I'm skeptical of this. When a sink is clogged, the toilet won't flush, or a light switch doesn't work, there are only a handful of potential causes, all of which are well known and can be remedied after watching a Youtube video. When electronics fail, there could be a million reasons why. Most people are better off buying a new device and getting a warranty on it.

kokon
Just remind me of the story about a consultant that got paid a lot of money just to fix one line of code.

The cost is not on the component, but the knowledge to know which component to fix. That's not something that come cheap.

pessimizer
When electronics fail, it's generally a handful of causes, or one or two well-known design flaws in some particular model of device. I'm not sure I've ever had a device that I haven't repaired at least once, and I haven't had a laptop I haven't repaired at least a half-dozen times before upgrading.

You know what's usually useful?
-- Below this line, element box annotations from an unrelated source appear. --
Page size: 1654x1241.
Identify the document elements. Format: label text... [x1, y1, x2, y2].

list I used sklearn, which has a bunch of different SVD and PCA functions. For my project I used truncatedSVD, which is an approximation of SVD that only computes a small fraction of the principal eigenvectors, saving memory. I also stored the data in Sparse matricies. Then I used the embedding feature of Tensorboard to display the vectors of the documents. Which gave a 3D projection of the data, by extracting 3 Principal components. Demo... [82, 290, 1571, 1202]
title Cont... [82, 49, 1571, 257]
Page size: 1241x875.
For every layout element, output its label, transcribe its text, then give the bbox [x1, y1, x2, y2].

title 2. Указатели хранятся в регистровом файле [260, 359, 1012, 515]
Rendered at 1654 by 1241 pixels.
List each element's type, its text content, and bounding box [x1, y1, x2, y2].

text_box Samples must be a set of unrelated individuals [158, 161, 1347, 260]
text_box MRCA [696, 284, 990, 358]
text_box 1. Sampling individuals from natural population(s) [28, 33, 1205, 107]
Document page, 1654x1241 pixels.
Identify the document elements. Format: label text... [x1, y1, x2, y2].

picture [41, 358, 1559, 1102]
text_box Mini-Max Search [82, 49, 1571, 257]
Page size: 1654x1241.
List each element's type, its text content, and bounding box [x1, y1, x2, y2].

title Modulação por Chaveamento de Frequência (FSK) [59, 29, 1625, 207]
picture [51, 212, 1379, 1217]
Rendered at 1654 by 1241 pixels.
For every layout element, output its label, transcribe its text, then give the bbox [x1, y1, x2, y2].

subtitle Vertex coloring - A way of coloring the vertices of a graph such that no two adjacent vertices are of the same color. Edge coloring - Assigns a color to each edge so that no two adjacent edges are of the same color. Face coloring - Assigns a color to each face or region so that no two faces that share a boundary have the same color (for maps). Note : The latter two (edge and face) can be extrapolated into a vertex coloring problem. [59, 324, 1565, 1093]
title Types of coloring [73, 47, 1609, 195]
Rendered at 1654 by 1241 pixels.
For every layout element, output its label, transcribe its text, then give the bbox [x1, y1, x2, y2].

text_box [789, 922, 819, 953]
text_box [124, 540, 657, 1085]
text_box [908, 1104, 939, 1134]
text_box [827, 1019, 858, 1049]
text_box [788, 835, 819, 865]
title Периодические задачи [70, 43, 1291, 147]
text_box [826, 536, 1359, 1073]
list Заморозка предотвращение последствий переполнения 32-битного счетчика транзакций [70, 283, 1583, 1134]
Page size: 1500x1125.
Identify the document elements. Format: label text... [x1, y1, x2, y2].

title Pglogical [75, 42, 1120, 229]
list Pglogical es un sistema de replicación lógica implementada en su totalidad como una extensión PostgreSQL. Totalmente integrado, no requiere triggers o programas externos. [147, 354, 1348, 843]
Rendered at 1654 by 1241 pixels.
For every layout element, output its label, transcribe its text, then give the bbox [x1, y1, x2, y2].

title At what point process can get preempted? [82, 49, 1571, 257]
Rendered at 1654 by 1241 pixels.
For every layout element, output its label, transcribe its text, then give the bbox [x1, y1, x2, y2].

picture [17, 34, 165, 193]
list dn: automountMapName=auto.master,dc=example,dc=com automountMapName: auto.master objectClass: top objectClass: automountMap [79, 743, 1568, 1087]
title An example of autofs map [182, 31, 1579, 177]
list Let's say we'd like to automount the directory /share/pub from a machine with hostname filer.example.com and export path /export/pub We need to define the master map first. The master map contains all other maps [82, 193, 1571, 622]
A youtube video of disassembly, digging up a service manual with google's help; pretty much the same as a toilet, but generally far safer than trying to fix a light switch.

jacquesm
> When electronics fail, it's generally a handful of causes, or one or two well-known design flaws in some particular model of device.

Once upon a time in the age before I dedicated my life to all things software repairing color tvs was one my sources of income. I respectfully disagree with your assertion, electronics can fail in very many different ways. All the way from 'rodent electrocuted in HV power supply' to passive component that never fails somehow in fact did fail.

Even something as mundane as a coil-over-a-resistor can fail if the conditions are right. And don't get me started on bad soldering connections, corroded connectors and a million other little details that can affect the functioning of a device to the point where the repairguy gets called.

This was before the days when oscilloscopes were portable, and unfortunately also before the days when I had a driving license. A typical house call would end up with a working TV or VCR and me learning yet another way in which things could fail.

Main tools: a couple of folders of schematics of the most commonly encountered models of TV/VCR (pick the right one before you leave, hope the user read the type plate correctly), a stack of matchboxes with passive components, some of the more common active components with enough spread that you could cover most cases, a soldering iron and a very large collection of parts scavenged from old TVs waiting for the opportunity to recycle them.

None
None
snaky
> there could be a million reasons why

Yes, but 990,000 of them would be capacitors. Check capacity and ESR, replace bad ones - done.